死ぬのは奴らだ『ストロング・アイランド』
11月に入り、賞レースも本格的にスタート。その中で、ドキュメンタリー部門で中々の活躍をしているのがこの作品。ベルリン映画祭にも出展(出展するだけでも難しい)、サンダンス映画祭では審査員特別賞を受賞したのがこの作品。とある事件の被害者の妹が制作した執念の作品。ちなみに俳優ダニー・グローバーがプロデュースで参加している。
1992年、ストロング・アイランドが愛称のニューヨークのロングアイランドに住む24歳のウィリアム・フォード・ジュニアが殺された。20年以上の時を経て、妹ヤンス・フォードは当時の検事に電話を掛けた。映画を作るのでインタビューさせてほしいと伝えると、ノーコメントで協力出来ないと一蹴されてしまう。母のバーバラがカメラの前でウィリアム・ジュニアや、夫となるウィリアム・シニアについて当時の写真と共に語っていく...
お父さんとお母さんがサウスカロライナ出身で高校の時から付き合い始め、どういう経緯でニューヨークのロングアイランドまで移ったのか...まで遡って、被害者のウィリアム・フォード・ジュニアについて語られる。ここまで深く被害者について掘り下げようとするのは、やっぱり家族だからだ。ヤンスの他にも妹がもう一人いて、家族全員でウィリアム・ジュニアについて語る。兄がつけた妹のあだ名が「カトー」。彼らはブルース・リーが出演していた『グリーン・ホーネット』が大好きでみんなで見ていたので、兄はなぜか妹をブルース・リーが演じていた「カトー」と呼び始める。妹を助手扱いしていた兄の可愛らしいエピソード。そしてブルース・リーが黒人家庭にこんなに浸透し親しまれていた事が良く分かると思う。...というのは、置いておいて...兄妹仲良く、母が校長先生で父が鉄道員という中流家庭で育ったフォード家の子供たち。そんな彼らの人生を変えてしまったのが、とある交通事故だった。ウィリアム・ジュニアの彼女が運転していた車と19歳の白人男性が運転していた牽引トラックが事故。完全にトラック側の不注意だった。そのトラック所有の車修理店が警察にレポートしなければ、車を修理すると申し出、そうしてもらう事にした。しかし中々修理されない。トラブルに発展していくのだった。そして車を取りに行ったウィリアム・ジュニアに何者かが発砲。

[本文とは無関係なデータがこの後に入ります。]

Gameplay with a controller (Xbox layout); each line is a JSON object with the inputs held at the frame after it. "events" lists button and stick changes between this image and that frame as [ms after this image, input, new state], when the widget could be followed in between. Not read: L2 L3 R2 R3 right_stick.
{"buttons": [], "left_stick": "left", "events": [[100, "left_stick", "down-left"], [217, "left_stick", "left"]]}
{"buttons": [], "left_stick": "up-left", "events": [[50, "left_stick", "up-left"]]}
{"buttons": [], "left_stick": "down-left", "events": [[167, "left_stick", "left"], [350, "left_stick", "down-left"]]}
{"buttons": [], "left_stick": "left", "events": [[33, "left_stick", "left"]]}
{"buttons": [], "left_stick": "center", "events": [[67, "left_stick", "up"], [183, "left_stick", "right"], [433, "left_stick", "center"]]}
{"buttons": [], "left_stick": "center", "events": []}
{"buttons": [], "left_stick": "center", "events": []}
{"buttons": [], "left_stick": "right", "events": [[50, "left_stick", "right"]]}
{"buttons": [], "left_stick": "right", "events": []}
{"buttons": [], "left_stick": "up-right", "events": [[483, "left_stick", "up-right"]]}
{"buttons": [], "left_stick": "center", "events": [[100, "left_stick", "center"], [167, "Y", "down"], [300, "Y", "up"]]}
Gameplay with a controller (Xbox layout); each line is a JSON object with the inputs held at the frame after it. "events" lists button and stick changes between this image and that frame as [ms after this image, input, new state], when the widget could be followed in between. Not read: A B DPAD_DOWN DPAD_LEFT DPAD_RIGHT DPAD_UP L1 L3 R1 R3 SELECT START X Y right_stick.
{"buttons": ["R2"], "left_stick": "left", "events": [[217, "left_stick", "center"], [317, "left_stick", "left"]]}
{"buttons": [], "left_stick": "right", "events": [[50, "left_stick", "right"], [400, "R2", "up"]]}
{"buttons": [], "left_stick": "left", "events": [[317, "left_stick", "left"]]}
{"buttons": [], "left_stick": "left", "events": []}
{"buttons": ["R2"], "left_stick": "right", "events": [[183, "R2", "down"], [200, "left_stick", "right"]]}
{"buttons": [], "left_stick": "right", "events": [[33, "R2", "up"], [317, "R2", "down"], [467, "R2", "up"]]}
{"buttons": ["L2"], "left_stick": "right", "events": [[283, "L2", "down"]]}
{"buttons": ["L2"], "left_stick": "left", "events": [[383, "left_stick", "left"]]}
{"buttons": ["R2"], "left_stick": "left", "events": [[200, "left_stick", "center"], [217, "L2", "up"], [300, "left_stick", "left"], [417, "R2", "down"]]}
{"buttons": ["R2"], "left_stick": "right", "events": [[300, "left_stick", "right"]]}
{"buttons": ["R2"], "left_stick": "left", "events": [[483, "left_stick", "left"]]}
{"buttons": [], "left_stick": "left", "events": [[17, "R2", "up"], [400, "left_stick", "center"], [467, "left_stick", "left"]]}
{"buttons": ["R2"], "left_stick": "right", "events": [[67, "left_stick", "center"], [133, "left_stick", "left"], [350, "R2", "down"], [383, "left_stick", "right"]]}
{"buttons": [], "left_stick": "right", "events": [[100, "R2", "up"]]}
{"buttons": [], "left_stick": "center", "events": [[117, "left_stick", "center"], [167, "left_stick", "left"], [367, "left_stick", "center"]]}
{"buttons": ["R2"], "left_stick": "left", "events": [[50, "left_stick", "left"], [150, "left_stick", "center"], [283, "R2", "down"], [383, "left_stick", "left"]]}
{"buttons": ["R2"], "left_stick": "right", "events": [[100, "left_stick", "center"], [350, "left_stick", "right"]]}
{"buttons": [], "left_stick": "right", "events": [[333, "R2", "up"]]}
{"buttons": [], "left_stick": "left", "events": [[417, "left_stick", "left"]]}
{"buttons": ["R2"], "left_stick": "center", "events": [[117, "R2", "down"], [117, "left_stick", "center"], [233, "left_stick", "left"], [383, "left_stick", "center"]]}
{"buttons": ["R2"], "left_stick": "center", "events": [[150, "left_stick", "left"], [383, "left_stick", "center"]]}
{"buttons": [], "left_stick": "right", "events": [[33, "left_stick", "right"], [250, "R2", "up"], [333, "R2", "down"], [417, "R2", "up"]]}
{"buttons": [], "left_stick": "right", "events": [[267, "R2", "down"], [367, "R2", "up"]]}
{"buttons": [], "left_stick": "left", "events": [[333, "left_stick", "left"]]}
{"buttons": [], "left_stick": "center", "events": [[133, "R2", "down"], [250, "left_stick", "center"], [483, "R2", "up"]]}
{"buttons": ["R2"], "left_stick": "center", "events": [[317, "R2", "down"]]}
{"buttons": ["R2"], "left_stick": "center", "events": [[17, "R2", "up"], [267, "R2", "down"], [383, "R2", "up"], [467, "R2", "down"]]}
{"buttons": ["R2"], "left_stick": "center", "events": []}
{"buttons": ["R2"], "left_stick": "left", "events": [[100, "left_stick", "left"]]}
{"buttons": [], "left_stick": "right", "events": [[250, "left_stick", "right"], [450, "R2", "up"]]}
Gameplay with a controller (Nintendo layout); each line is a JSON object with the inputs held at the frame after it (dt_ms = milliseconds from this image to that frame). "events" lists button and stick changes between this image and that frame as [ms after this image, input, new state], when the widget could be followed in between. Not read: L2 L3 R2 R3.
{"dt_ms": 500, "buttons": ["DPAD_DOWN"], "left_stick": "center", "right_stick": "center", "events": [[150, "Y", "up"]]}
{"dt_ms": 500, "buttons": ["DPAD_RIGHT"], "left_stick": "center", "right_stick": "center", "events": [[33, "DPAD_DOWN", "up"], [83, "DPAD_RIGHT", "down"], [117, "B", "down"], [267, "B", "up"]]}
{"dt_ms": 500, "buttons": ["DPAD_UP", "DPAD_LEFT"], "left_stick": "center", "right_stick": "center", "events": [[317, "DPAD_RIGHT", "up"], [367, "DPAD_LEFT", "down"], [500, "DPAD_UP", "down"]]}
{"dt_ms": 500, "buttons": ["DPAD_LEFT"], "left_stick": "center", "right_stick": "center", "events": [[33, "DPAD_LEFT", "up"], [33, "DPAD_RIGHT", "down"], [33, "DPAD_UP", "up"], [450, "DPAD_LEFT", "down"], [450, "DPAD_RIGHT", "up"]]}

しかし、ニューヨーク警察は、捜査をまともに行う事もなく、なぜかフォード家に見張りまで送る始末。結局、陪審員全員が白人の中なぜか加害者の正当防衛が認められ無罪に。結局、被害者家族が一番傷つく結果に。お父さんのウィリアム・シニアは心労が続いたせいか、事件から1年後に心臓発作で他界してしまっている。正当防衛が認められたのが、ウィリアム・ジュニアが加害者に向かってなげた掃除機のせいだった。けれど、それで殺して良いとは決して思えない。それに、加害者側の方は、上で書いたように交通事故を隠滅しようとしていたし、どうやら近所ではこの車修理店の評判は良くない。オーナーの息子が盗んだ車を改造したり部品を売って儲けていたのだ。
その前にウィリアム・ジュニアは地下鉄で偶然に地方検事が何者かに発砲される事件に出くわす。誰もが逃げ回る中、被害者に手を差し伸べたのはウィリアム・ジュニアだった。この話は割とこの映画の中でサラリと語られるのが残念だった。もうちょっとだけ詳しく聞きたかったかな?そしてこの映画監督であり妹であるヤンス・フォードは、同性愛者。兄の隠していたエロ本を隠れて読んでいた事を話してしまうのは面白い。
そして事件が起こる前、ウィリアム・ジュニアは警察官になるべく減量中だった。試験には体重で落とされる事数回。彼の死後、家に届いた手紙にはその試験に受かった事が書かれていた。ウィリアム・ジュニアが殺されてしまう前に言ったと言われているのが「俺が警察官になったあかつきには、お前たちを逮捕していてやるからな!」だったという。やっぱりこの修理店は怪しく、現在別件で逮捕されている。とはいえ、ウィリアム・ジュニアはもう戻ってこない。腐りきって偏見だらけのアメリカの司法制度こそ、どうか死んでくれ。